Bilinmelidir ki, İnsanlık tarihinde “Atletizm / Jimnastik / Yüzme” olmasaydı, spor olmazdı!..

 

Atletizm sporun “bir numarası ve anasıdır”, işte onun için “ülkemde ona düşürülen ‘Kara Leke’ cezasız kaldıkça” da yazacağım…

 

Önce…  “Ekim ayının son günlerine” dönelim. Antalya’da “Avrupa sporunun mevcut durumunun ele alındığı ve tartışıldığı, 54 ülkeden spor bakanlarının, başta Avrupa Konseyi Genel Sekreteri Marija Pejcinovic Buric olmak üzere 54 ülkenin spordan sorumlu üst düzey yetkililerinin ve 30’un üstünde uluslararası spor kuruluşunun temsilcilerinin katıldığı… Avrupa Konseyi 17’nci Spordan Sorumlu Bakanlar Konferansı’nın yapıldığı günlere… 

 

Konferansın açılış konuşmasını “videolu” olarak Cumhurbaşkanı Recep Tayyip Erdoğan’ın ve başkanlığını Spor Bakanımız Mehmet Kasapoğlu’nun yaptığı konferans sırasında, Türkiye Cumhuriyeti adına Bakanımız Mehmet Kasapoğlu törenle “bir sözleşmeye” imza attı… 

 

“Sporda yolsuzluk ile mücadele konusunda ‘uluslararası statüde en etkili ve yaygın’ bir anlaşma” idi, imzaladığı… Müsabakalarının Manipülasyonu Üzerine Avrupa Konseyi Sözleşmesi / Macolin Sözleşmesi…

 

Aynı törende Kuzey Makedonya da sözleşmeyi imzalamıştı…
Bu imza, Spor Bakanımız Mehmet Muharrem Kasapoğlu’nun “Spor Müsabakalarının Manipülasyonu Üzerine Avrupa Konseyi Sözleşmesi / Macolin Sözleşmesi’ni imzaladık. Böylece Türkiye, mücadelesindeki kararlılığını uluslararası kamuoyunda yeniden vurgulamıştır” tweet’iyle bütün Türkiye’ye duyurulmuştu…

 

Şimdi, bakanlık döneminde “özellikle ‘amatör’ dediğimiz spor branşlarında alkışlanacak yaygın hamle ve başarılara imza atıldığı ortada olan” Sayın Bakanımıza soruyorum:

 

Türk sporuna “bugüne kadar spor tarihimizde rastlanmadık” kara bir lekeyi düşüren… Dünya Atletizm Birliği tarafından alınan ve uygulanmaya başlanan Türkiye’ye “Olimpiyat seçmeleri yarışmalarındaki derecelerde manipülasyon yapıldığının tespiti ile verilen ‘ülkemizde yapılacak ve kendisinin denetlemediği yarışlardaki derecelerin geçerli olmayacağına” dair karar ortada iken… 

 

Bu kara lekenin sorumluları “Türk atletizminin içinde ve başında olmaya” daha ne kadar devam edecekler?..
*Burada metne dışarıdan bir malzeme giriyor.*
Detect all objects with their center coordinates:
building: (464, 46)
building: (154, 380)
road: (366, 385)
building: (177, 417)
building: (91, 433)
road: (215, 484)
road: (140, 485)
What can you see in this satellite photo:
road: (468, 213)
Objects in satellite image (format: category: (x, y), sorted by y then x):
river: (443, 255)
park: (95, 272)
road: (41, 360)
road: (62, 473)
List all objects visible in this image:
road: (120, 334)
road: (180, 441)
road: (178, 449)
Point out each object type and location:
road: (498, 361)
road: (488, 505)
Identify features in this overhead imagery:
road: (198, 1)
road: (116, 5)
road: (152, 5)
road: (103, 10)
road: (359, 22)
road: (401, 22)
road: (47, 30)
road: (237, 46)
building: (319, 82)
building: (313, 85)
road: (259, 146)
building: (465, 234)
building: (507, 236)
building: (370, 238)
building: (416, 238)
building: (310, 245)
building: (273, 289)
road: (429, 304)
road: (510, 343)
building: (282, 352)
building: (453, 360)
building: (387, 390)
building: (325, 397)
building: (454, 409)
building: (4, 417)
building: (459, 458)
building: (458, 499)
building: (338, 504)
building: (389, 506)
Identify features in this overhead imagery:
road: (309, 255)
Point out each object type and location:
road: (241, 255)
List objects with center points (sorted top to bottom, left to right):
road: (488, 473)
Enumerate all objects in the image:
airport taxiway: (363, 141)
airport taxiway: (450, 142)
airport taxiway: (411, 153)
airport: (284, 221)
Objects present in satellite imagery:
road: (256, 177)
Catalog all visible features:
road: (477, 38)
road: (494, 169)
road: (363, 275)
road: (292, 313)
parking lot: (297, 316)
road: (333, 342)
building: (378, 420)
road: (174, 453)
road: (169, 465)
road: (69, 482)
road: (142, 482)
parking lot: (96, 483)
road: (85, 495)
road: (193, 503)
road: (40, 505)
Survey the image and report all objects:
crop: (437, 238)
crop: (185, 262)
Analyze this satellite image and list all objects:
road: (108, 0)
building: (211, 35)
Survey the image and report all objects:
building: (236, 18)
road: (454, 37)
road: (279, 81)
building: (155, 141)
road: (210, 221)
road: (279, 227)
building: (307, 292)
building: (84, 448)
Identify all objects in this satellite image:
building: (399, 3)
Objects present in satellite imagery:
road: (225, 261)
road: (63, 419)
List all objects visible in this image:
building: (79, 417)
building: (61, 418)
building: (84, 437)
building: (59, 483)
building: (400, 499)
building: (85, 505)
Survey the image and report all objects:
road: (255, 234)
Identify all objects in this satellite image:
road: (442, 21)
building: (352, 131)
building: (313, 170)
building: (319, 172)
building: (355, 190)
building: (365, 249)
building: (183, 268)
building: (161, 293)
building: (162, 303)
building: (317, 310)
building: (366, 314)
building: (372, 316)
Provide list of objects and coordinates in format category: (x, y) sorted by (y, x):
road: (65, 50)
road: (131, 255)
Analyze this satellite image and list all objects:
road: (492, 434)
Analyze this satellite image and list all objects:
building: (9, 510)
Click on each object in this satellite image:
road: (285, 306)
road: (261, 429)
Prof. Dr. Sebahattin  Devecioğlu’na mesaj…

Sayın Hoca’m… Bugün köşeme “spor ve spor eğitimi ve spor bilimi konusunda ‘uluslararasına kadar uzanan’ uzmanlık kariyerinizi” yazmaya çalışsam, başka konular için yer kalmaz.

 

Bana göre, “ülkemizde spor uzmanlığı akademisyeni olarak” 1 numarasınız… Ve de… Hem bilim adamı, hem yazar, hem uygulamacı ve de uzman olarak “uluslararası” şöhretiniz de var…

 

Dahası, Gençlik ve Spor Bakanlığı Spor Hizmetleri Genel Müdürlüğü’nün “Spor Eğitimi ve Bilim Kurulu” üyesisiniz.
Antalya’da yapılan “Spor Bakanları Konferansı ve de o konferans sırasında törenle imzalanan” Macolin Sözleşmesi için gazetenizde (Elazığ SONSÖZ) ve blogunuzda görüş, haber ve yazılarınızı okudum.

 

Şimdi size bir “spordaş ve yazardaş olarak” soruyorum; “İmzaladığımız Macolin Sözleşmesi” ile “Atletizmimizin ve sporumuzun üzerine düşen kara leke” konusundaki “Spor Teşkilatımızın bakanlık ve genel müdürlük katlarındaki sessizliğini ve hareketsizliğini” nasıl yorumluyorsunuz; bize yakışıyor mu?..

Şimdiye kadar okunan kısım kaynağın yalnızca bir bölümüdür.